Revised eligibility criteria for such funding. Many districts do not qualify for even the limited state funding now available, either because their existing schools don't conform to current state standards or because their teacher contracts limit class size below state minimums.
Limits on "exactions" from housing developers. Districts experiencing substantial new housing development typically demand payment of fees or donation of facilities by builders, even if the districts will eventually receive state aid. These costs, which now run as high as $6,000 per housing unit, are largely passed on to new home buyers, who thereby wind up footing the entire bill for what has historically been considered a community resource.
For prospective first-time buyers, this may tip the scales of affordability against them entirely. Those who do buy will pay many thousands more over the life of their mortgages--while seeing earlier residents, who escaped such fees, utilizing the schools financed by the newcomers. This situation is bound to be exacerbated by a recent California Supreme Court ruling that would allow developers' fees to be used for permanent facilities.
Furthermore, to whatever extent such fees are imposed, they provide no relief for districts such as Los Angeles that have comparatively little new residential growth to tax.
New local financing options. School districts are able to utilize locally imposed special taxes, which typically are approved only for future housing development. Thus the burden falls on the newcomers to the community. Districts' authority to utilize general-obligation bond financing needs to be restored.
At the same time, local governments need authority to create "benefit assessment districts," the costs of which must be spread over the entire community.
Districts that take the initiative to raise funds locally to provide schools more quickly should be reimbursed by the state at the point at which they would normally qualify for state aid. If such reimbursements were assured, developers would be willing to construct permanent schools as a preferable alternative to paying fees or providing temporary school facilities.
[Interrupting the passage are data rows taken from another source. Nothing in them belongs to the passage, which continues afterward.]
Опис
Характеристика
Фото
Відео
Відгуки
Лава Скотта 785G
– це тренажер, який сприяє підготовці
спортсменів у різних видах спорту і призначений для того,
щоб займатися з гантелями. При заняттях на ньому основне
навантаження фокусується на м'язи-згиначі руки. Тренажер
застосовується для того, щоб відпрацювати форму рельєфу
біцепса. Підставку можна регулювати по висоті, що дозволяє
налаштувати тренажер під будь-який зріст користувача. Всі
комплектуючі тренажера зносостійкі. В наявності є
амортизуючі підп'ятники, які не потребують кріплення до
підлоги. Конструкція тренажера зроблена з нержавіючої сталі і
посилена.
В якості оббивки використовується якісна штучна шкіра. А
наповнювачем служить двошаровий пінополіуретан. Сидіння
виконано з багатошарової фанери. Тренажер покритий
A requirement for long-range planning by school districts. Many have been needlessly caught without adequate facilities to accommodate burgeoning needs. Often these could have been anticipated by studying development trends and demographic changes.
A package of bills proposing precisely such a combination of remedies passed both houses of the Legislature earlier this year, with solid support from the educational community, the building industry and local governments, only to be vetoed by Gov. George Deukmejian. His veto message indicated considerable skepticism regarding the extent of the problem and a reluctance to allocate substantial state resources. State Sen. Leroy F. Greene (D-Carmichael), considered the father of the current state funding program, was quoted as replying: "While the governor is fooling around, trying to find out precisely what the numbers are, the problem is getting worse and he's not solving any of it."
With the start of the new legislative session in January, and the advent of an election year as well, it can be expected that school-facilities financing will be near the head of the agenda. Whether the problem is addressed depends on whether the key public decision-makers can be educated as to the full magnitude of the problem. One fact may be sufficient: When schools open next fall, there will be 100,000 more students requiring additional facilities in which to obtain an education.